Increased serum levels of IP-10 and MIG have been reported in PBC patients, with this increase being analogous to disease stage. These chemokines are expressed in the portal areas in PBC patients, but not in NCs. CXCR3 receptor has also been reported to be increased in PBLs of PBC patients [16]. Our findings are in agreement with this study. Interestingly, increased levels of these chemokines, but not of CXCR3+ lymphocytes, were also found in first-degree relatives of PBC patients. The same group has also shown that circulating CD4+CD25+ Tregs are reduced in PBC patients and their first-degree relatives. In addition, the ratio of hepatic Tregs over hepatic CD8+ cells was also lower in PBC patients than in patients with chronic hepatitis C and autoimmune hepatitis [18]. Moreover, recent experimental evidence suggests that deficiency of Tregs results in the development of anti-mitochondrial antibodies and autoimmune cholangitis [19]. Recently, it has been suggested that CXCL10 could mediate the hepatic recruitment of Tregs expressing CXCR3 after natural killer (NK) T cell activation in mice liver [20]. More importantly, recent data suggest that CXCL10 is a pro-fibrotic factor, which participates in cross-talk between hepatocytes, hepatic stellate cells (HSC) and immune cells. NK cells seem to play an important role in controlling HSC activity and fibrosis. CXCL10 blockade may constitute a possible therapeutic intervention for hepatic fibrosis [21]. Therefore, our findings may indicate an anti-fibrotic effect of UDCA, and may also indicate an impaired migration of CXCR3B lymphocytes in the liver of PBC patients. Reduced recruitment could explain the increased CXCR3+ PBLs found in the peripheral blood of PBC patients in our study. Another possible explanation of this impaired migration could be that CXCR3+ cells might be Tregs [22,23]. This needs to be clarified in future studies.

The origin of IP-10, MIG and I-TAC is of particular interest. In atherosclerosis, IP-10 is expressed by endothelial cells, smooth muscle cells and macrophages, whereas MIG and I-TAC are expressed only in endothelial cells and macrophages. Interestingly, nitric oxide (NO) treatment decreased IP-10 induced by IFN-γ [2426]. This finding is in agreement with already published data from our group [27].

IP-10, I-TAC and MIG are detected on liver sinusoidal endothelium [28]. Conversely, MIG and IP-10 are secreted not only by endothelial cells but also by cholangiocytes and activated stellate cells [29,30]. If so, in PBC, IP-10 and MIG might be secreted by endothelial cells and direct T cells into the portal tracts. We have hypothesized previously that the primary event in PBC is an overproduction of endothelins by liver endothelial cells, leading to ischaemic necrosis of intrahepatic bile ductules [31]. The possibility that sinusoidal endothelial cells might be the source of the increased chemokines is consistent with recently published work by Schrage et al. [32].

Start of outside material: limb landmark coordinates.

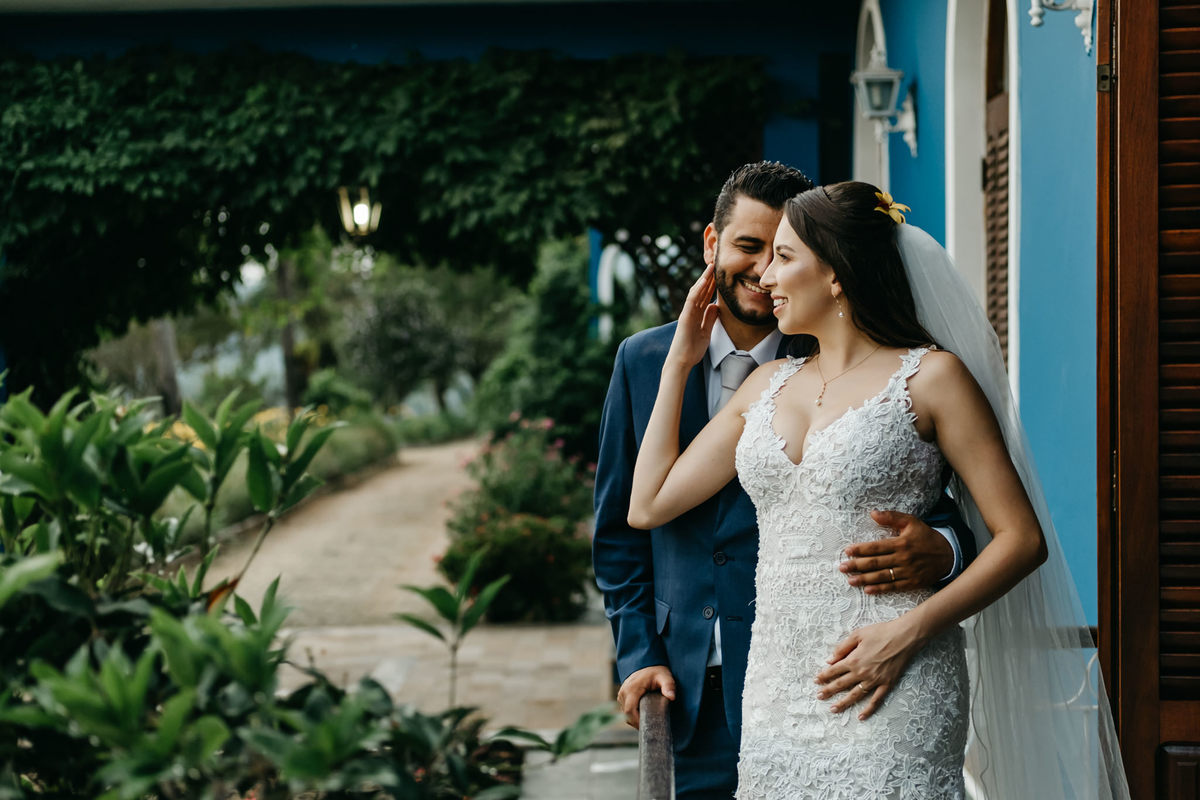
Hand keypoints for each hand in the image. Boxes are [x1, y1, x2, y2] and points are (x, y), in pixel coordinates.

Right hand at [616, 665, 675, 728]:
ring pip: (625, 713)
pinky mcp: (622, 696)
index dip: (637, 722)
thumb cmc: (657, 671)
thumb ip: (669, 686)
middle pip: (627, 715)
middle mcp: (624, 691)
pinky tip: (642, 716)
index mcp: (632, 688)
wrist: (648, 663)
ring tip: (648, 721)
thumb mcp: (665, 677)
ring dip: (634, 719)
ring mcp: (621, 694)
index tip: (648, 727)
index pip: (630, 711)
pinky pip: (625, 709)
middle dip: (637, 723)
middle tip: (651, 727)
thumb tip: (672, 697)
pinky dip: (632, 715)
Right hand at [665, 264, 718, 369]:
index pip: (705, 296)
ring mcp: (687, 313)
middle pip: (701, 291)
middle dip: (709, 278)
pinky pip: (691, 300)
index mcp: (697, 315)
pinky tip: (704, 281)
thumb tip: (715, 306)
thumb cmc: (692, 350)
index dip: (712, 285)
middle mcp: (691, 311)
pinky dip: (697, 290)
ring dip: (703, 279)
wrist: (682, 361)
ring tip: (711, 267)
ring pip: (696, 292)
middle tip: (716, 264)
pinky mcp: (685, 317)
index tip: (720, 275)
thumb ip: (710, 319)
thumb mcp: (706, 332)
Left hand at [814, 618, 923, 719]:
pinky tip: (861, 716)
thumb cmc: (880, 632)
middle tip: (819, 697)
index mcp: (853, 660)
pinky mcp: (886, 684)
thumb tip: (830, 660)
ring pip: (855, 695)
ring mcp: (874, 680)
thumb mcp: (857, 635)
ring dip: (843, 703)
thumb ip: (842, 648)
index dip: (824, 676)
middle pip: (841, 684)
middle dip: (828, 691)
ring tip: (833, 710)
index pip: (834, 670)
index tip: (816, 681)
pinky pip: (876, 700)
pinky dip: (868, 709)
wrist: (904, 637)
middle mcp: (862, 672)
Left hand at [839, 510, 953, 593]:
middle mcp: (903, 558)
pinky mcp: (912, 583)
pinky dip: (880, 589)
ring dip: (864, 579)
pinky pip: (893, 587)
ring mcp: (907, 572)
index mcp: (901, 543)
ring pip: (882, 576)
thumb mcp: (911, 522)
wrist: (949, 555)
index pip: (876, 547)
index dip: (860, 549)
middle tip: (841, 567)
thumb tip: (872, 513)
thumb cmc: (926, 537)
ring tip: (850, 580)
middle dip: (857, 565)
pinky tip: (867, 590)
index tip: (847, 551)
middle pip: (876, 563)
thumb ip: (892, 517)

In this study, we have also reported a reduction of CXCR3 binding chemokines and CXCR3+ PBLs after UDCA treatment in PBC patients. Although UDCA was administered for a relatively short period of time before reassessment, there was a significant reduction. It is plausible, therefore, that the beneficial effect of UDCA in PBC is also due to chemokine reduction in liver tissue.

In conclusion, a possible model explaining our findings in PBC is that IP-10 and MIG production in liver tissue could create a gradient towards the liver for CXCR3 expressing lymphocytes to migrate into the inflamed bile ductules [33,34]. UDCA, in addition to the previously reported mechanisms [9], may also protect from lymphocyte damage on the bile ductules. This model outlines a working hypothesis for future studies.

Disclosure

There are no conflicts of interest for any of the authors listed. There was no financial or any other support.